◆ **Task directions**:
Below are some entries. Output each one exactly as it appears.

◆ **Data supplied**:
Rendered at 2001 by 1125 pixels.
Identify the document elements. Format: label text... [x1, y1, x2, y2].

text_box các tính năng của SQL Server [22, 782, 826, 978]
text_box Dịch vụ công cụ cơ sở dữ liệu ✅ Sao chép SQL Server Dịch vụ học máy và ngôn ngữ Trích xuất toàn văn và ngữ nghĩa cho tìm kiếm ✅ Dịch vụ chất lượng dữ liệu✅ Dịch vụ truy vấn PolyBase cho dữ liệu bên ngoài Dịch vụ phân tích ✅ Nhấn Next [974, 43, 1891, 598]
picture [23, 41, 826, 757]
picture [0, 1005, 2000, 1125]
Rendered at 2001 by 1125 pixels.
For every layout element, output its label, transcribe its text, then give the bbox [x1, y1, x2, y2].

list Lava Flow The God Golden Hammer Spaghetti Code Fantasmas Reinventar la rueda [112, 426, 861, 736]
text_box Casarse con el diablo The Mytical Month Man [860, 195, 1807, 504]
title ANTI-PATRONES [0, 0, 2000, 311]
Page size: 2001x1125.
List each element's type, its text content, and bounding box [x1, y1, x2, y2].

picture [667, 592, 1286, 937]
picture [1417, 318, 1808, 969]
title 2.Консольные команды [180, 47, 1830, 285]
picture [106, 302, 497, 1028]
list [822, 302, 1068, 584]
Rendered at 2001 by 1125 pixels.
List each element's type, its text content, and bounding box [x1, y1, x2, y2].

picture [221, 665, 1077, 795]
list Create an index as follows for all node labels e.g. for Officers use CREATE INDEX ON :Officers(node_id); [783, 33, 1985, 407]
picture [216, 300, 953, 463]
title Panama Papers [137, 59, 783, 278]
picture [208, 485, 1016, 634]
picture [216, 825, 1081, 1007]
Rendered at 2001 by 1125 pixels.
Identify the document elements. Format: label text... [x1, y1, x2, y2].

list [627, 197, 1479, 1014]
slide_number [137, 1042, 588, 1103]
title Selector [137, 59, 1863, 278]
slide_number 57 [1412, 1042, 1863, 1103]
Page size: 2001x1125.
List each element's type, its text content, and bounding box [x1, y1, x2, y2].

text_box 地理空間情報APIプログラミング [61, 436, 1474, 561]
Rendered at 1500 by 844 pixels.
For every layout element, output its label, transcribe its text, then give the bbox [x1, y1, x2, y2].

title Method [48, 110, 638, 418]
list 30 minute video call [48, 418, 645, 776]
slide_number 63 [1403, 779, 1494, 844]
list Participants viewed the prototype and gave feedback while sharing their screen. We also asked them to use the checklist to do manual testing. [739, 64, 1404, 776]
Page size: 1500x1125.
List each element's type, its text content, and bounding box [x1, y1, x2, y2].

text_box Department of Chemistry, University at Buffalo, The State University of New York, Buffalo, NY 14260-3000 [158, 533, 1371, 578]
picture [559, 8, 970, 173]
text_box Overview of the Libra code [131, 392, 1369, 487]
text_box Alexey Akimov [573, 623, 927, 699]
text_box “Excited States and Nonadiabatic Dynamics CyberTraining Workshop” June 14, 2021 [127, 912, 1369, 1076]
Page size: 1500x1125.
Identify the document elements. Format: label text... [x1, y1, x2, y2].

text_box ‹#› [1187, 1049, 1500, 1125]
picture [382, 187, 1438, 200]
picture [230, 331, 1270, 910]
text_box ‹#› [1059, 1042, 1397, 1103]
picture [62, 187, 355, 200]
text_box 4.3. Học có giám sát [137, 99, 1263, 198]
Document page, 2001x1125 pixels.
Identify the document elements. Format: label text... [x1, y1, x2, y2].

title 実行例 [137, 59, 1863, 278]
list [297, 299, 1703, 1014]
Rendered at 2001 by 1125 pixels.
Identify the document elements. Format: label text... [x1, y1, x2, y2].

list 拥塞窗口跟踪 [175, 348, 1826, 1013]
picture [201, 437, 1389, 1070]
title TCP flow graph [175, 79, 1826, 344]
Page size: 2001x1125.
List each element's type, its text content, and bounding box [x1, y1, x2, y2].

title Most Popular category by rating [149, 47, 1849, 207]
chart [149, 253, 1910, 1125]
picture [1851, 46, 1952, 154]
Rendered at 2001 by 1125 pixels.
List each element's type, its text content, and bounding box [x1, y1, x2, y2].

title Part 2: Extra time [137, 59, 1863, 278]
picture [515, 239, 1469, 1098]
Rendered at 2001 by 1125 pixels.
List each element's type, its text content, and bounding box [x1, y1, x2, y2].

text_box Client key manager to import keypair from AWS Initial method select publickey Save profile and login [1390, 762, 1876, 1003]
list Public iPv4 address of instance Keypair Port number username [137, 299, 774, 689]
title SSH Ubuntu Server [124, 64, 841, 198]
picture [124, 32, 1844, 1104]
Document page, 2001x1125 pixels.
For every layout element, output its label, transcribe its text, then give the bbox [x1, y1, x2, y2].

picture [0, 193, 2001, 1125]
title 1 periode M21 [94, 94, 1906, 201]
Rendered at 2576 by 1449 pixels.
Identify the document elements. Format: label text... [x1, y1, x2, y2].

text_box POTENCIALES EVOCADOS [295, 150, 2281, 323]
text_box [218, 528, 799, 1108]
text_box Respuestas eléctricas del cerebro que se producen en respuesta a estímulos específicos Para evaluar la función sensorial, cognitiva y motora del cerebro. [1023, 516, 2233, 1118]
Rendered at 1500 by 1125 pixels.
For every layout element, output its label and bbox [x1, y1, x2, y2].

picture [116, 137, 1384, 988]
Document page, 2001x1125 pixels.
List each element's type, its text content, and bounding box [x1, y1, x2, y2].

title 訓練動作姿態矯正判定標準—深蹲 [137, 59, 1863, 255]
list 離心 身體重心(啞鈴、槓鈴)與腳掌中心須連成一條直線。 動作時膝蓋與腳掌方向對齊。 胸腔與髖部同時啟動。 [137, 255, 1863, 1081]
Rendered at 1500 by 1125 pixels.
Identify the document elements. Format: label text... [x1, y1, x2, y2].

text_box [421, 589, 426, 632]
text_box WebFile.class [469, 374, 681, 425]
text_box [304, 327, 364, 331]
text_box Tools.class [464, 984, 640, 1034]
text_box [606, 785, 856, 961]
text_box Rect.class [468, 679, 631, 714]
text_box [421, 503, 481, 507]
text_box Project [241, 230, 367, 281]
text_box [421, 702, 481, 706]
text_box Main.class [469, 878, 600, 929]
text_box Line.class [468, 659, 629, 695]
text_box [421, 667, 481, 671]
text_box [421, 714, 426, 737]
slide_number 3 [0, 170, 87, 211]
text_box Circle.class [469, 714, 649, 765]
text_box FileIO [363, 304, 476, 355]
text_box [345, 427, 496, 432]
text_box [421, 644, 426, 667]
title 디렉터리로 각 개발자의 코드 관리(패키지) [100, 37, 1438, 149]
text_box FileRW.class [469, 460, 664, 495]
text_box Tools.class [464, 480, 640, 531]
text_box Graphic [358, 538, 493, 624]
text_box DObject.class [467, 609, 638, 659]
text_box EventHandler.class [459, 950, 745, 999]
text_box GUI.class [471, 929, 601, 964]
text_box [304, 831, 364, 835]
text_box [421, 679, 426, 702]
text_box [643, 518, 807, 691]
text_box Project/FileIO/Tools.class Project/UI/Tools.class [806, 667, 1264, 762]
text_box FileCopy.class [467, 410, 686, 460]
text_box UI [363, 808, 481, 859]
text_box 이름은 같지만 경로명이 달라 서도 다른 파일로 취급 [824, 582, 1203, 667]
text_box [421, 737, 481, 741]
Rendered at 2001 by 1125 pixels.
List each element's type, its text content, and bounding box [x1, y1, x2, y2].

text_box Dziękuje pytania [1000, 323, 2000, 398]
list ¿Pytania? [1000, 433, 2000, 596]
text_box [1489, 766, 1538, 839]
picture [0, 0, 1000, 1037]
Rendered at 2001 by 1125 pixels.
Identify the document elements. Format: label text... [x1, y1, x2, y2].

◆ **Answer section**:
Rendered at 2001 by 1125 pixels.
Identify the document elements. Format: label text... [x1, y1, x2, y2].

text_box các tính năng của SQL Server [22, 782, 826, 978]
text_box Dịch vụ công cụ cơ sở dữ liệu ✅ Sao chép SQL Server Dịch vụ học máy và ngôn ngữ Trích xuất toàn văn và ngữ nghĩa cho tìm kiếm ✅ Dịch vụ chất lượng dữ liệu✅ Dịch vụ truy vấn PolyBase cho dữ liệu bên ngoài Dịch vụ phân tích ✅ Nhấn Next [974, 43, 1891, 598]
picture [23, 41, 826, 757]
picture [0, 1005, 2000, 1125]
Rendered at 2001 by 1125 pixels.
For every layout element, output its label, transcribe its text, then give the bbox [x1, y1, x2, y2].

list Lava Flow The God Golden Hammer Spaghetti Code Fantasmas Reinventar la rueda [112, 426, 861, 736]
text_box Casarse con el diablo The Mytical Month Man [860, 195, 1807, 504]
title ANTI-PATRONES [0, 0, 2000, 311]
Page size: 2001x1125.
List each element's type, its text content, and bounding box [x1, y1, x2, y2].

picture [667, 592, 1286, 937]
picture [1417, 318, 1808, 969]
title 2.Консольные команды [180, 47, 1830, 285]
picture [106, 302, 497, 1028]
list [822, 302, 1068, 584]
Rendered at 2001 by 1125 pixels.
List each element's type, its text content, and bounding box [x1, y1, x2, y2].

picture [221, 665, 1077, 795]
list Create an index as follows for all node labels e.g. for Officers use CREATE INDEX ON :Officers(node_id); [783, 33, 1985, 407]
picture [216, 300, 953, 463]
title Panama Papers [137, 59, 783, 278]
picture [208, 485, 1016, 634]
picture [216, 825, 1081, 1007]
Rendered at 2001 by 1125 pixels.
Identify the document elements. Format: label text... [x1, y1, x2, y2].

list [627, 197, 1479, 1014]
slide_number [137, 1042, 588, 1103]
title Selector [137, 59, 1863, 278]
slide_number 57 [1412, 1042, 1863, 1103]
Page size: 2001x1125.
List each element's type, its text content, and bounding box [x1, y1, x2, y2].

text_box 地理空間情報APIプログラミング [61, 436, 1474, 561]
Rendered at 1500 by 844 pixels.
For every layout element, output its label, transcribe its text, then give the bbox [x1, y1, x2, y2].

title Method [48, 110, 638, 418]
list 30 minute video call [48, 418, 645, 776]
slide_number 63 [1403, 779, 1494, 844]
list Participants viewed the prototype and gave feedback while sharing their screen. We also asked them to use the checklist to do manual testing. [739, 64, 1404, 776]
Page size: 1500x1125.
List each element's type, its text content, and bounding box [x1, y1, x2, y2].

text_box Department of Chemistry, University at Buffalo, The State University of New York, Buffalo, NY 14260-3000 [158, 533, 1371, 578]
picture [559, 8, 970, 173]
text_box Overview of the Libra code [131, 392, 1369, 487]
text_box Alexey Akimov [573, 623, 927, 699]
text_box “Excited States and Nonadiabatic Dynamics CyberTraining Workshop” June 14, 2021 [127, 912, 1369, 1076]
Page size: 1500x1125.
Identify the document elements. Format: label text... [x1, y1, x2, y2].

text_box ‹#› [1187, 1049, 1500, 1125]
picture [382, 187, 1438, 200]
picture [230, 331, 1270, 910]
text_box ‹#› [1059, 1042, 1397, 1103]
picture [62, 187, 355, 200]
text_box 4.3. Học có giám sát [137, 99, 1263, 198]
Document page, 2001x1125 pixels.
Identify the document elements. Format: label text... [x1, y1, x2, y2].

title 実行例 [137, 59, 1863, 278]
list [297, 299, 1703, 1014]
Rendered at 2001 by 1125 pixels.
Identify the document elements. Format: label text... [x1, y1, x2, y2].

list 拥塞窗口跟踪 [175, 348, 1826, 1013]
picture [201, 437, 1389, 1070]
title TCP flow graph [175, 79, 1826, 344]
Page size: 2001x1125.
List each element's type, its text content, and bounding box [x1, y1, x2, y2].

title Most Popular category by rating [149, 47, 1849, 207]
chart [149, 253, 1910, 1125]
picture [1851, 46, 1952, 154]
Rendered at 2001 by 1125 pixels.
List each element's type, its text content, and bounding box [x1, y1, x2, y2].

title Part 2: Extra time [137, 59, 1863, 278]
picture [515, 239, 1469, 1098]
Rendered at 2001 by 1125 pixels.
List each element's type, its text content, and bounding box [x1, y1, x2, y2].

text_box Client key manager to import keypair from AWS Initial method select publickey Save profile and login [1390, 762, 1876, 1003]
list Public iPv4 address of instance Keypair Port number username [137, 299, 774, 689]
title SSH Ubuntu Server [124, 64, 841, 198]
picture [124, 32, 1844, 1104]
Document page, 2001x1125 pixels.
For every layout element, output its label, transcribe its text, then give the bbox [x1, y1, x2, y2].

picture [0, 193, 2001, 1125]
title 1 periode M21 [94, 94, 1906, 201]
Rendered at 2576 by 1449 pixels.
Identify the document elements. Format: label text... [x1, y1, x2, y2].

text_box POTENCIALES EVOCADOS [295, 150, 2281, 323]
text_box [218, 528, 799, 1108]
text_box Respuestas eléctricas del cerebro que se producen en respuesta a estímulos específicos Para evaluar la función sensorial, cognitiva y motora del cerebro. [1023, 516, 2233, 1118]
Rendered at 1500 by 1125 pixels.
For every layout element, output its label and bbox [x1, y1, x2, y2].

picture [116, 137, 1384, 988]
Document page, 2001x1125 pixels.
List each element's type, its text content, and bounding box [x1, y1, x2, y2].

title 訓練動作姿態矯正判定標準—深蹲 [137, 59, 1863, 255]
list 離心 身體重心(啞鈴、槓鈴)與腳掌中心須連成一條直線。 動作時膝蓋與腳掌方向對齊。 胸腔與髖部同時啟動。 [137, 255, 1863, 1081]
Rendered at 1500 by 1125 pixels.
Identify the document elements. Format: label text... [x1, y1, x2, y2].

text_box [421, 589, 426, 632]
text_box WebFile.class [469, 374, 681, 425]
text_box [304, 327, 364, 331]
text_box Tools.class [464, 984, 640, 1034]
text_box [606, 785, 856, 961]
text_box Rect.class [468, 679, 631, 714]
text_box [421, 503, 481, 507]
text_box Project [241, 230, 367, 281]
text_box [421, 702, 481, 706]
text_box Main.class [469, 878, 600, 929]
text_box Line.class [468, 659, 629, 695]
text_box [421, 667, 481, 671]
text_box [421, 714, 426, 737]
slide_number 3 [0, 170, 87, 211]
text_box Circle.class [469, 714, 649, 765]
text_box FileIO [363, 304, 476, 355]
text_box [345, 427, 496, 432]
text_box [421, 644, 426, 667]
title 디렉터리로 각 개발자의 코드 관리(패키지) [100, 37, 1438, 149]
text_box FileRW.class [469, 460, 664, 495]
text_box Tools.class [464, 480, 640, 531]
text_box Graphic [358, 538, 493, 624]
text_box DObject.class [467, 609, 638, 659]
text_box EventHandler.class [459, 950, 745, 999]
text_box GUI.class [471, 929, 601, 964]
text_box [304, 831, 364, 835]
text_box [421, 679, 426, 702]
text_box [643, 518, 807, 691]
text_box Project/FileIO/Tools.class Project/UI/Tools.class [806, 667, 1264, 762]
text_box FileCopy.class [467, 410, 686, 460]
text_box UI [363, 808, 481, 859]
text_box 이름은 같지만 경로명이 달라 서도 다른 파일로 취급 [824, 582, 1203, 667]
text_box [421, 737, 481, 741]
Rendered at 2001 by 1125 pixels.
List each element's type, its text content, and bounding box [x1, y1, x2, y2].

text_box Dziękuje pytania [1000, 323, 2000, 398]
list ¿Pytania? [1000, 433, 2000, 596]
text_box [1489, 766, 1538, 839]
picture [0, 0, 1000, 1037]
Rendered at 2001 by 1125 pixels.
Identify the document elements. Format: label text... [x1, y1, x2, y2].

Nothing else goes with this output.